Subject: [Mutual] mentioned you

> Hi [Name], > > I was chatting with [Mutual] last week about [topic], and they suggested I reach out to you. They mentioned you're leading [initiative] and thought there might be some overlap with what we're building. > > Quick context: [One sentence on what you do] > > Worth 15 minutes to compare notes? > > [Signature]

Moderate mutual (connected, haven't talked):

Subject: Fellow [Mutual] connection

> Hi [Name], > > I noticed we're both connected to [Mutual] - I actually worked with them back at [Company]. I've been following what you're building at [Company] and wanted to reach out. > > [One sentence value prop relevant to their situation] > > Open to a quick call this week? > > [Signature]

Shared company history:

Subject: [Company] alum to alum

> Hi [Name], > > Saw you were at [Company] - my co-founder [Name] was on the [team] team there around 2019-2021. We've been working with a bunch of former [Company] folks on [problem]. > > Figured it might resonate given your background. Worth a quick conversation? > > [Signature]

Second-degree with context:

Subject: [Topic] question from a mutual network

> Hi [Name], > > I've been talking to a few people in [Mutual's] network about [topic], and your name came up as someone with sharp insights in this space. > > Quick question: [Specific question relevant to their expertise] > > Would love to pick your brain for 15 minutes if you're open to it. > > [Signature]

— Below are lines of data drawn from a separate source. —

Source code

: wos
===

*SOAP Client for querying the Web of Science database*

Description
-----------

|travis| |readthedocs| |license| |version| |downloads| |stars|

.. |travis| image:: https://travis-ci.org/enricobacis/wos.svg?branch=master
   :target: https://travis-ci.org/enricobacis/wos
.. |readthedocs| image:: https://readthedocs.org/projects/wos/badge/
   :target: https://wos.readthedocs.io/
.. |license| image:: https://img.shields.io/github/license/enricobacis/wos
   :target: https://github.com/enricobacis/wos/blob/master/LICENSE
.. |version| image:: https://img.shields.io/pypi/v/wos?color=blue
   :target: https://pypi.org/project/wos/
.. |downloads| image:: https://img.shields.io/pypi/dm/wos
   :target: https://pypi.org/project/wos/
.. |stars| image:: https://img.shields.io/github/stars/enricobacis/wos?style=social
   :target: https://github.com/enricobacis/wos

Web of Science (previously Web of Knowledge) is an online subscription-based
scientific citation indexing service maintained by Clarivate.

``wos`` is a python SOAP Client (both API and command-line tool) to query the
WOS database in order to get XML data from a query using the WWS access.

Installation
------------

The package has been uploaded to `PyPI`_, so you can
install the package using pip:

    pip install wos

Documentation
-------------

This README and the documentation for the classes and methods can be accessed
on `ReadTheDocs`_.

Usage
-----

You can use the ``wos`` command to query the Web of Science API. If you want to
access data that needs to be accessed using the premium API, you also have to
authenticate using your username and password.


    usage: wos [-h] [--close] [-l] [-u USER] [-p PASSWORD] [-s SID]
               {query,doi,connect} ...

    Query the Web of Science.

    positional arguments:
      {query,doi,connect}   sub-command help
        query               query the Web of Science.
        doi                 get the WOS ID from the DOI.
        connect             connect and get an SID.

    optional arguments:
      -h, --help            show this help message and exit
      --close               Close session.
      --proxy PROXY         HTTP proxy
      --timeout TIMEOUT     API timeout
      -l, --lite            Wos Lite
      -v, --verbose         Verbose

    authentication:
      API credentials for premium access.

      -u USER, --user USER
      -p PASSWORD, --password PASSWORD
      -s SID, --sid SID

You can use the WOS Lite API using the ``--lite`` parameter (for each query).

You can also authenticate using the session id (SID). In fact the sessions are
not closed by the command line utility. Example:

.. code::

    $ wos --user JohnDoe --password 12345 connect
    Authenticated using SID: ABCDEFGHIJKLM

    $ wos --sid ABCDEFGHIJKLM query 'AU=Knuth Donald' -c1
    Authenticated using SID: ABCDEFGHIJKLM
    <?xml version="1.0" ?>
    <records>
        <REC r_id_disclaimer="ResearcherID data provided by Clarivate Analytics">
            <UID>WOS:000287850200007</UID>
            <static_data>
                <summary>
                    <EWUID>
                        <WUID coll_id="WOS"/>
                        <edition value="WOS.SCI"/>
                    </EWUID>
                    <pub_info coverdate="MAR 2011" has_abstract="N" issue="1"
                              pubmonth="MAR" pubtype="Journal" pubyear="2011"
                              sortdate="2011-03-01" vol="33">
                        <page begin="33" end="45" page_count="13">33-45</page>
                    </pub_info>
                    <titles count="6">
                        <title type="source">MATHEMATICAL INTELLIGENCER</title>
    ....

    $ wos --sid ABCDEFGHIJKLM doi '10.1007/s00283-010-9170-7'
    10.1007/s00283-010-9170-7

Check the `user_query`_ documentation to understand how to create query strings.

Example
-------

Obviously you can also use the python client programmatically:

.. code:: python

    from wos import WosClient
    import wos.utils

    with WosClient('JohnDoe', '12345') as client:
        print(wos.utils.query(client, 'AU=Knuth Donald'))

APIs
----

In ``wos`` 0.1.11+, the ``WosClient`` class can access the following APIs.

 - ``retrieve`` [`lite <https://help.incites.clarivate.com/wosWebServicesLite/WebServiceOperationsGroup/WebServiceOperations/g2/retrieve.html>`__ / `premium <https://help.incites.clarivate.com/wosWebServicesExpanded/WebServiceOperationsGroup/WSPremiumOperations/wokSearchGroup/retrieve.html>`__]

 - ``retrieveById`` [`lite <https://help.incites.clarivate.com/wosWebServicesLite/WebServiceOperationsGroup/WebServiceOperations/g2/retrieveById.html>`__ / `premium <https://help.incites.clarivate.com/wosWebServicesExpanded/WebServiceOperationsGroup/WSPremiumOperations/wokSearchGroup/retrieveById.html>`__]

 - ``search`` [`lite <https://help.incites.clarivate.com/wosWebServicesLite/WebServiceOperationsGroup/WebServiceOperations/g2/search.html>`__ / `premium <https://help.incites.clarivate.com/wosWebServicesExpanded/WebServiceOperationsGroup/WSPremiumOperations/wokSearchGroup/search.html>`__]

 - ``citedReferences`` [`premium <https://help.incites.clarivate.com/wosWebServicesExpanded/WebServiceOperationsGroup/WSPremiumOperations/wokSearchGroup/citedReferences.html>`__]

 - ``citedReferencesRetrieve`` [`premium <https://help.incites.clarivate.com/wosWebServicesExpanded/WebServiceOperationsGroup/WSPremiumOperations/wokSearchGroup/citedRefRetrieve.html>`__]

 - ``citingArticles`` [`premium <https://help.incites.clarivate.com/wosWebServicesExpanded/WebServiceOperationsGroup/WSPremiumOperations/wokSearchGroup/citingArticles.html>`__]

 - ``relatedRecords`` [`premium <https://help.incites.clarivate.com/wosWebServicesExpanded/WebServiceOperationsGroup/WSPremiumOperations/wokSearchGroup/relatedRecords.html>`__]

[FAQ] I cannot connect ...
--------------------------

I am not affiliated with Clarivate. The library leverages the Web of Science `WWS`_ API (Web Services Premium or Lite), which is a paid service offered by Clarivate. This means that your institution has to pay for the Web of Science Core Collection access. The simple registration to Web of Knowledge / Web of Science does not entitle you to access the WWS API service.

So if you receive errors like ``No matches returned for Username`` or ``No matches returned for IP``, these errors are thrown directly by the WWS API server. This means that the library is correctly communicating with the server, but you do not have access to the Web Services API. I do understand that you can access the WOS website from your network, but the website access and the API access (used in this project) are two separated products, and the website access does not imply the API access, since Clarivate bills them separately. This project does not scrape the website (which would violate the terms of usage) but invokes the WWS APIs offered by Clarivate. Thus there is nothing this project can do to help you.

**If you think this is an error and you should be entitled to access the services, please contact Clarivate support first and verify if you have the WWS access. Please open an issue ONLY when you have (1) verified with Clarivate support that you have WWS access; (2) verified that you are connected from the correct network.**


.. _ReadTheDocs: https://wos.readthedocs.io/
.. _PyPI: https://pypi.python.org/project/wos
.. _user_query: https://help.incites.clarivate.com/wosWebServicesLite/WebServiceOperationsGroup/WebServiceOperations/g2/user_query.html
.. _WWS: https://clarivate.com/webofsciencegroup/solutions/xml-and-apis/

Combining with Other Personalization

Relationship context works best when combined with:

Trigger events: > "I saw [Company] just announced [news]. Given that [Mutual] mentioned you're leading [related initiative], I thought the timing might be right..."

Role-specific pain: > "I know from talking to other [Title]s in [Mutual's] network that [specific pain point] is a common challenge..."

Industry context: > "I've been talking to a few [Industry] leaders in our shared network about [trend]..."

What to Avoid

Don't overstate the relationship: If you've never actually talked to the mutual connection, don't say "my good friend [Name]."

Don't make it weird: One mention is enough. Don't repeat the mutual connection throughout the email.

Don't fabricate connections: It will backfire. People check.

Don't ignore weak connections: Even a weak mutual connection (LinkedIn only) beats zero connection.

Scaling Relationship-Based Personalization

  • Check LinkedIn for each prospect
  • Review employment history for overlaps
  • Research connections - takes 5-10 min/prospect
  • Import prospects into Draftboard
  • Instantly see all relationship paths across your team
  • Get relationship scores to prioritize strongest connections
  • Export data for use in email sequences

Measuring Impact

  • Emails with relationship personalization
  • Emails without relationship personalization
  • Open rate (subject line impact)
  • Reply rate (message impact)
  • Positive reply rate (quality of responses)
  • Meeting book rate (conversion impact)

Expected lift: 3-5x improvement in reply rates when using genuine relationship context.

Conclusion

Mutual connection data is the highest-leverage personalization you can add to cold emails. It transforms "random vendor" into "someone in my network" - and that shift dramatically improves your odds of getting a response.

The key is finding this data efficiently and using it authentically.